El panorama cambia a finales de la década de los 1980’s, con el ingreso de la cocaína al mercado nacional. Esta sustancia se intercambia por droga y no por dinero como ocurría cuando la producción y tráfico buscaban principalmente los mercados internacionales; en la ampliación de un mercado local se buscan introductores, especialmente entre los jóvenes quienes mantienen su consumo a través de la venta de sustancias entre sus pares.
México contempla el problema desde una perspectiva avanzada; considera que el adicto es un enfermo que requiere tratamiento y no penaliza el uso; sin embargo, problemas en la definición de lo que constituye una cantidad para uso personal y la falta de competencia local, situación en proceso de modificación, facilitaron la oferta de drogas en las calles.

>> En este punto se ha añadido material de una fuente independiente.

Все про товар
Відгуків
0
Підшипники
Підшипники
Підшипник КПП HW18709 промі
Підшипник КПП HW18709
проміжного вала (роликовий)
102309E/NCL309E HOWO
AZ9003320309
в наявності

Cuando se habla de distribución de drogas se piensa en narcotráfico y crimen organizado; sin embargo, el mercado más importante ocurre en las calles a través de redes de individuos fácilmente sustituibles, organizaciones pequeñas que operan en forma descentralizada y que colocan una amplia red de intermediarios entre el individuo y el vendedor, es en este escenario en donde nuestros jóvenes tienen acceso a las drogas. Por ello, detener a un gran número de distribuidores, no tiene efectos si no se reduce simultáneamente la demanda a través de programas de tratamiento y prevención.